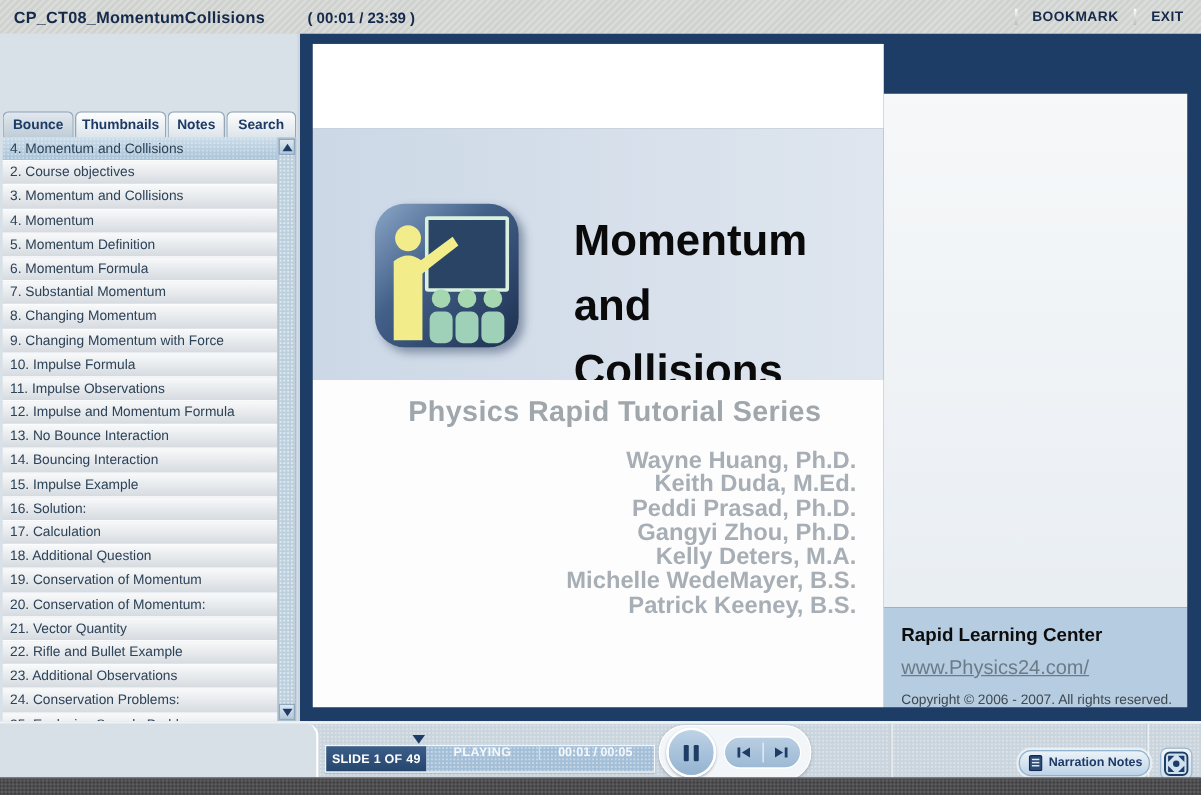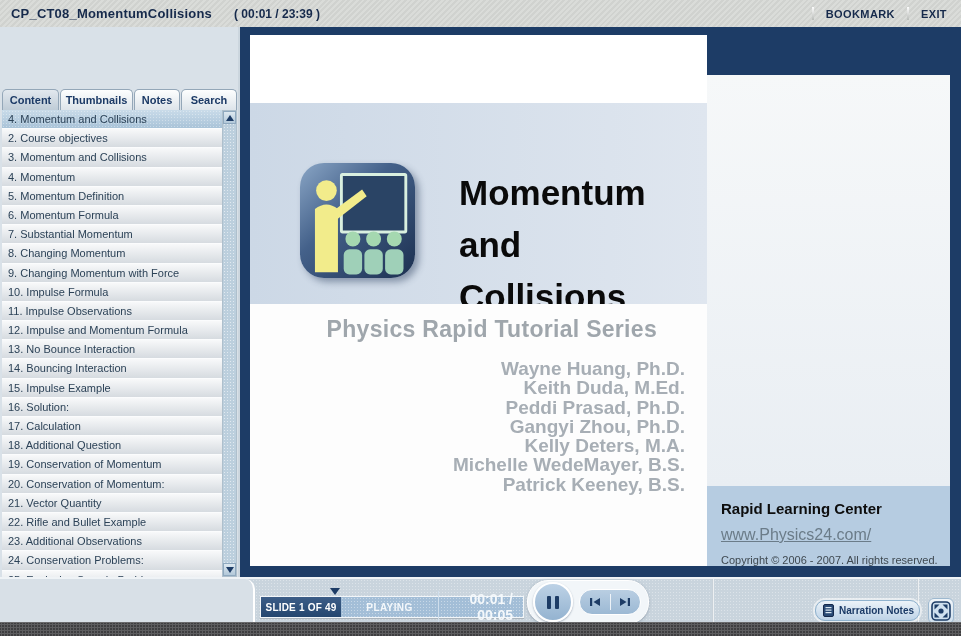--- a/index.html
+++ b/index.html
@@ -6,21 +6,21 @@
   .stage{position:relative;width:961px;height:636px;overflow:hidden;
          background:#ccd6de;font-family:"Liberation Sans",sans-serif;
          -webkit-font-smoothing:antialiased;}
 
   
   .topbar{position:absolute;left:0;top:0;width:961px;height:27px;
     background:repeating-linear-gradient(135deg,#dcded b 0,#dcdedb 2px,#d2d4d1 2px,#d2d4d1 4px),#d6d8d4;
     background:repeating-linear-gradient(135deg,#dadcd9 0 2px,#d0d2cf 2px 4px);
     display:flex;align-items:center;}
   .tb-title{font-size:13px;font-weight:bold;color:#15294b;margin-left:11px;letter-spacing:.2px;}
-  .tb-time{font-size:12px;font-weight:bold;color:#15294b;margin-left:22px;}
+  .tb-time{font-size:12px;font-weight:bold;color:#15294b;margin-left:34px;}
   .tb-right{position:absolute;right:14px;top:0;height:27px;display:flex;align-items:center;}
   .tb-sep{width:2px;height:13px;background:linear-gradient(#fdfdfd,#b9bcb9);margin:0 12px;}
   .tb-btn{font-size:11px;font-weight:bold;color:#15294b;letter-spacing:.4px;cursor:pointer;}
 
   
   .sidebar{position:absolute;left:0;top:27px;width:238px;height:550px;background:#d9e1e8;}
   .logo-box{position:absolute;left:2px;top:2px;width:233px;height:58px;background:#fff;
     border:1px solid #bcc8d2;overflow:hidden;}
   .logo-prefix{position:absolute;left:56px;top:7px;font-size:9px;font-weight:bold;
     color:#49659b;letter-spacing:1.5px;}
@@ -88,24 +88,24 @@
     background:radial-gradient(rgba(255,255,255,.35) 1px,transparent 1px) 0 0/3px 3px,#c9d4dd;
     border-top:2px solid #eff3f6;box-sizing:border-box;}
   .bb-left{position:absolute;left:0;top:0;width:253px;height:43px;background:#d8e0e7;
     border-right:2px solid #fff;border-top-right-radius:10px;}
   .bb-sep{position:absolute;top:0;width:2px;height:43px;background:linear-gradient(90deg,#b6c2cc,#ffffff);}
 
   .progress{position:absolute;left:260px;top:17px;width:262px;height:20px;display:flex;
     border:1px solid #f2f6f9;box-shadow:0 1px 1px rgba(0,0,0,.15);box-sizing:content-box;cursor:pointer;}
   .p-slide{width:80px;background:linear-gradient(#3c5d87,#24466f);color:#fff;font-size:10px;
     font-weight:bold;display:flex;align-items:center;justify-content:center;letter-spacing:.2px;}
-  .p-rest{flex:1;display:flex;align-items:center;
+  .p-rest{flex:1;display:flex;align-items:flex-start;
     background:radial-gradient(rgba(255,255,255,.4) 1px,transparent 1px) 0 0/3px 3px,#a3bed7;}
   .p-status{flex:1;text-align:center;color:#f4f8fb;font-size:10px;font-weight:bold;letter-spacing:.4px;}
-  .p-time{width:74px;text-align:right;padding-right:10px;color:#f4f8fb;font-size:14px;font-weight:bold;
+  .p-time{width:74px;text-align:right;padding-right:17px;color:#f4f8fb;font-size:10px;font-weight:bold;
     border-left:1px solid #cfdeec;}
   .p-marker{position:absolute;left:330px;top:9px;width:0;height:0;cursor:pointer;
     border-left:5px solid transparent;border-right:5px solid transparent;border-top:7px solid #1d3c66;}
 
   .controls{position:absolute;left:527px;top:1px;width:120px;height:42px;border-radius:21px;
     background:#f2f6f9;border:1px solid #ffffff;box-shadow:0 1px 3px rgba(60,80,100,.35);}
   .btn-pause{position:absolute;left:5px;top:1px;width:40px;height:40px;border-radius:50%;cursor:pointer;
     background:linear-gradient(#bdd2e6,#94b3d0);border:2px solid #fff;box-sizing:border-box;
     box-shadow:0 1px 2px rgba(40,60,90,.4);display:flex;align-items:center;justify-content:center;gap:4px;}
   .pause-bar{width:4px;height:13px;background:#1d3c66;border-radius:1px;}
@@ -140,21 +140,21 @@
       <div class="tb-sep"></div>
       <div class="tb-btn">BOOKMARK</div>
       <div class="tb-sep"></div>
       <div class="tb-btn">EXIT</div>
     </div>
   </div>
 
   <div class="sidebar">
 
     <div class="tabs">
-      <div class="tab w1 active">Content</div>
+      <div class="tab w1 active">Bounce</div>
       <div class="tab w2">Thumbnails</div>
       <div class="tab w3">Notes</div>
       <div class="tab w4">Search</div>
     </div>
 
     <div class="toc">
       <div class="toc-row selected">4. Momentum and Collisions</div>
       <div class="toc-row">2. Course objectives</div>
       <div class="toc-row">3. Momentum and Collisions</div>
       <div class="toc-row">4. Momentum</div>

_To-do item_
Give back each of the records above word for word, apart from the pictures.

_Exercise output_
--- a/index.html
+++ b/index.html
@@ -6,21 +6,21 @@
   .stage{position:relative;width:961px;height:636px;overflow:hidden;
          background:#ccd6de;font-family:"Liberation Sans",sans-serif;
          -webkit-font-smoothing:antialiased;}
 
   
   .topbar{position:absolute;left:0;top:0;width:961px;height:27px;
     background:repeating-linear-gradient(135deg,#dcded b 0,#dcdedb 2px,#d2d4d1 2px,#d2d4d1 4px),#d6d8d4;
     background:repeating-linear-gradient(135deg,#dadcd9 0 2px,#d0d2cf 2px 4px);
     display:flex;align-items:center;}
   .tb-title{font-size:13px;font-weight:bold;color:#15294b;margin-left:11px;letter-spacing:.2px;}
-  .tb-time{font-size:12px;font-weight:bold;color:#15294b;margin-left:22px;}
+  .tb-time{font-size:12px;font-weight:bold;color:#15294b;margin-left:34px;}
   .tb-right{position:absolute;right:14px;top:0;height:27px;display:flex;align-items:center;}
   .tb-sep{width:2px;height:13px;background:linear-gradient(#fdfdfd,#b9bcb9);margin:0 12px;}
   .tb-btn{font-size:11px;font-weight:bold;color:#15294b;letter-spacing:.4px;cursor:pointer;}
 
   
   .sidebar{position:absolute;left:0;top:27px;width:238px;height:550px;background:#d9e1e8;}
   .logo-box{position:absolute;left:2px;top:2px;width:233px;height:58px;background:#fff;
     border:1px solid #bcc8d2;overflow:hidden;}
   .logo-prefix{position:absolute;left:56px;top:7px;font-size:9px;font-weight:bold;
     color:#49659b;letter-spacing:1.5px;}
@@ -88,24 +88,24 @@
     background:radial-gradient(rgba(255,255,255,.35) 1px,transparent 1px) 0 0/3px 3px,#c9d4dd;
     border-top:2px solid #eff3f6;box-sizing:border-box;}
   .bb-left{position:absolute;left:0;top:0;width:253px;height:43px;background:#d8e0e7;
     border-right:2px solid #fff;border-top-right-radius:10px;}
   .bb-sep{position:absolute;top:0;width:2px;height:43px;background:linear-gradient(90deg,#b6c2cc,#ffffff);}
 
   .progress{position:absolute;left:260px;top:17px;width:262px;height:20px;display:flex;
     border:1px solid #f2f6f9;box-shadow:0 1px 1px rgba(0,0,0,.15);box-sizing:content-box;cursor:pointer;}
   .p-slide{width:80px;background:linear-gradient(#3c5d87,#24466f);color:#fff;font-size:10px;
     font-weight:bold;display:flex;align-items:center;justify-content:center;letter-spacing:.2px;}
-  .p-rest{flex:1;display:flex;align-items:center;
+  .p-rest{flex:1;display:flex;align-items:flex-start;
     background:radial-gradient(rgba(255,255,255,.4) 1px,transparent 1px) 0 0/3px 3px,#a3bed7;}
   .p-status{flex:1;text-align:center;color:#f4f8fb;font-size:10px;font-weight:bold;letter-spacing:.4px;}
-  .p-time{width:74px;text-align:right;padding-right:10px;color:#f4f8fb;font-size:14px;font-weight:bold;
+  .p-time{width:74px;text-align:right;padding-right:17px;color:#f4f8fb;font-size:10px;font-weight:bold;
     border-left:1px solid #cfdeec;}
   .p-marker{position:absolute;left:330px;top:9px;width:0;height:0;cursor:pointer;
     border-left:5px solid transparent;border-right:5px solid transparent;border-top:7px solid #1d3c66;}
 
   .controls{position:absolute;left:527px;top:1px;width:120px;height:42px;border-radius:21px;
     background:#f2f6f9;border:1px solid #ffffff;box-shadow:0 1px 3px rgba(60,80,100,.35);}
   .btn-pause{position:absolute;left:5px;top:1px;width:40px;height:40px;border-radius:50%;cursor:pointer;
     background:linear-gradient(#bdd2e6,#94b3d0);border:2px solid #fff;box-sizing:border-box;
     box-shadow:0 1px 2px rgba(40,60,90,.4);display:flex;align-items:center;justify-content:center;gap:4px;}
   .pause-bar{width:4px;height:13px;background:#1d3c66;border-radius:1px;}
@@ -140,21 +140,21 @@
       <div class="tb-sep"></div>
       <div class="tb-btn">BOOKMARK</div>
       <div class="tb-sep"></div>
       <div class="tb-btn">EXIT</div>
     </div>
   </div>
 
   <div class="sidebar">
 
     <div class="tabs">
-      <div class="tab w1 active">Content</div>
+      <div class="tab w1 active">Bounce</div>
       <div class="tab w2">Thumbnails</div>
       <div class="tab w3">Notes</div>
       <div class="tab w4">Search</div>
     </div>
 
     <div class="toc">
       <div class="toc-row selected">4. Momentum and Collisions</div>
       <div class="toc-row">2. Course objectives</div>
       <div class="toc-row">3. Momentum and Collisions</div>
       <div class="toc-row">4. Momentum</div>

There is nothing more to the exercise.